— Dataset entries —
================================

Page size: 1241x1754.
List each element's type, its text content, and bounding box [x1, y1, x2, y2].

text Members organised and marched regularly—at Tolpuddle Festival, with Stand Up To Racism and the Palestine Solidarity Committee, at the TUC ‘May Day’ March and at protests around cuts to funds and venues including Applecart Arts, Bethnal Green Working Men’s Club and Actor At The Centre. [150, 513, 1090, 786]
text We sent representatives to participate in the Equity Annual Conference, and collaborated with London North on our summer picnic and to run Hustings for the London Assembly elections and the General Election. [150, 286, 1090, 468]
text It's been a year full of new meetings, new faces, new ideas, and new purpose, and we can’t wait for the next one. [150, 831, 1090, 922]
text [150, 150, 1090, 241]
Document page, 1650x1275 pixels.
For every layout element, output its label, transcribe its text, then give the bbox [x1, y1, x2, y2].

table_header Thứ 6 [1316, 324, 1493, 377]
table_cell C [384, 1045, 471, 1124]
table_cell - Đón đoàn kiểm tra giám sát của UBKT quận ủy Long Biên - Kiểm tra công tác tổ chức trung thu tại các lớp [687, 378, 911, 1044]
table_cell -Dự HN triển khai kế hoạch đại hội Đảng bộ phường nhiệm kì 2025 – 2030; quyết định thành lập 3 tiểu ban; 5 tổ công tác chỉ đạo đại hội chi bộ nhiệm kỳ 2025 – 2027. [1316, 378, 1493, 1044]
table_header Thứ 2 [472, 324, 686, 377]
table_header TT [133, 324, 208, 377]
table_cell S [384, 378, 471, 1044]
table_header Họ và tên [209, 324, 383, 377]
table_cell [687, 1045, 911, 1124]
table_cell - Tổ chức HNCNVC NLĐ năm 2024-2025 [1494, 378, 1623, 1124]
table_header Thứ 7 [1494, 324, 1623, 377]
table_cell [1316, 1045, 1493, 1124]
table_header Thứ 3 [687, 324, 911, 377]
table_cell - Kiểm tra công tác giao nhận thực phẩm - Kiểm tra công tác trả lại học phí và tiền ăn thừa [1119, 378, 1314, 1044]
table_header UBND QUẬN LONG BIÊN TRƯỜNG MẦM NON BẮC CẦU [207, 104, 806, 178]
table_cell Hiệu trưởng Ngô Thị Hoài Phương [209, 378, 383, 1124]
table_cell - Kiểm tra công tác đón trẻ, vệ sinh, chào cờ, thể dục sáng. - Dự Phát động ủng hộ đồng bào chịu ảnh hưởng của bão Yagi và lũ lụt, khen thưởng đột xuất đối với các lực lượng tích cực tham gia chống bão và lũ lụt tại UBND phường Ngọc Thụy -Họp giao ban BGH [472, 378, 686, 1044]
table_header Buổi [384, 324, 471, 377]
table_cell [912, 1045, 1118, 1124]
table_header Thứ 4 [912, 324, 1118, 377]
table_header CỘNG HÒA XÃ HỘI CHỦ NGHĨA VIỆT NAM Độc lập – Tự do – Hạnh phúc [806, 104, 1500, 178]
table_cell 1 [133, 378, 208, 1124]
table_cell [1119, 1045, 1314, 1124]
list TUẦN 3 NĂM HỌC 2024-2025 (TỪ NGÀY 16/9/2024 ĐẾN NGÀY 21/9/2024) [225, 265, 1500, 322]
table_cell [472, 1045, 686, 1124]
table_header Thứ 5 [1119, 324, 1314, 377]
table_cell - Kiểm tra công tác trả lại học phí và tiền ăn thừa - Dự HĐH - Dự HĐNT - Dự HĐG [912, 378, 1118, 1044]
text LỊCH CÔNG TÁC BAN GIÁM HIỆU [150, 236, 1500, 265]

================================

An exact transcript of all the records is the expected result.

Page size: 1241x1754.
List each element's type, its text content, and bounding box [x1, y1, x2, y2].

text Members organised and marched regularly—at Tolpuddle Festival, with Stand Up To Racism and the Palestine Solidarity Committee, at the TUC ‘May Day’ March and at protests around cuts to funds and venues including Applecart Arts, Bethnal Green Working Men’s Club and Actor At The Centre. [150, 513, 1090, 786]
text We sent representatives to participate in the Equity Annual Conference, and collaborated with London North on our summer picnic and to run Hustings for the London Assembly elections and the General Election. [150, 286, 1090, 468]
text It's been a year full of new meetings, new faces, new ideas, and new purpose, and we can’t wait for the next one. [150, 831, 1090, 922]
text [150, 150, 1090, 241]
Document page, 1650x1275 pixels.
For every layout element, output its label, transcribe its text, then give the bbox [x1, y1, x2, y2].

table_header Thứ 6 [1316, 324, 1493, 377]
table_cell C [384, 1045, 471, 1124]
table_cell - Đón đoàn kiểm tra giám sát của UBKT quận ủy Long Biên - Kiểm tra công tác tổ chức trung thu tại các lớp [687, 378, 911, 1044]
table_cell -Dự HN triển khai kế hoạch đại hội Đảng bộ phường nhiệm kì 2025 – 2030; quyết định thành lập 3 tiểu ban; 5 tổ công tác chỉ đạo đại hội chi bộ nhiệm kỳ 2025 – 2027. [1316, 378, 1493, 1044]
table_header Thứ 2 [472, 324, 686, 377]
table_header TT [133, 324, 208, 377]
table_cell S [384, 378, 471, 1044]
table_header Họ và tên [209, 324, 383, 377]
table_cell [687, 1045, 911, 1124]
table_cell - Tổ chức HNCNVC NLĐ năm 2024-2025 [1494, 378, 1623, 1124]
table_header Thứ 7 [1494, 324, 1623, 377]
table_cell [1316, 1045, 1493, 1124]
table_header Thứ 3 [687, 324, 911, 377]
table_cell - Kiểm tra công tác giao nhận thực phẩm - Kiểm tra công tác trả lại học phí và tiền ăn thừa [1119, 378, 1314, 1044]
table_header UBND QUẬN LONG BIÊN TRƯỜNG MẦM NON BẮC CẦU [207, 104, 806, 178]
table_cell Hiệu trưởng Ngô Thị Hoài Phương [209, 378, 383, 1124]
table_cell - Kiểm tra công tác đón trẻ, vệ sinh, chào cờ, thể dục sáng. - Dự Phát động ủng hộ đồng bào chịu ảnh hưởng của bão Yagi và lũ lụt, khen thưởng đột xuất đối với các lực lượng tích cực tham gia chống bão và lũ lụt tại UBND phường Ngọc Thụy -Họp giao ban BGH [472, 378, 686, 1044]
table_header Buổi [384, 324, 471, 377]
table_cell [912, 1045, 1118, 1124]
table_header Thứ 4 [912, 324, 1118, 377]
table_header CỘNG HÒA XÃ HỘI CHỦ NGHĨA VIỆT NAM Độc lập – Tự do – Hạnh phúc [806, 104, 1500, 178]
table_cell 1 [133, 378, 208, 1124]
table_cell [1119, 1045, 1314, 1124]
list TUẦN 3 NĂM HỌC 2024-2025 (TỪ NGÀY 16/9/2024 ĐẾN NGÀY 21/9/2024) [225, 265, 1500, 322]
table_cell [472, 1045, 686, 1124]
table_header Thứ 5 [1119, 324, 1314, 377]
table_cell - Kiểm tra công tác trả lại học phí và tiền ăn thừa - Dự HĐH - Dự HĐNT - Dự HĐG [912, 378, 1118, 1044]
text LỊCH CÔNG TÁC BAN GIÁM HIỆU [150, 236, 1500, 265]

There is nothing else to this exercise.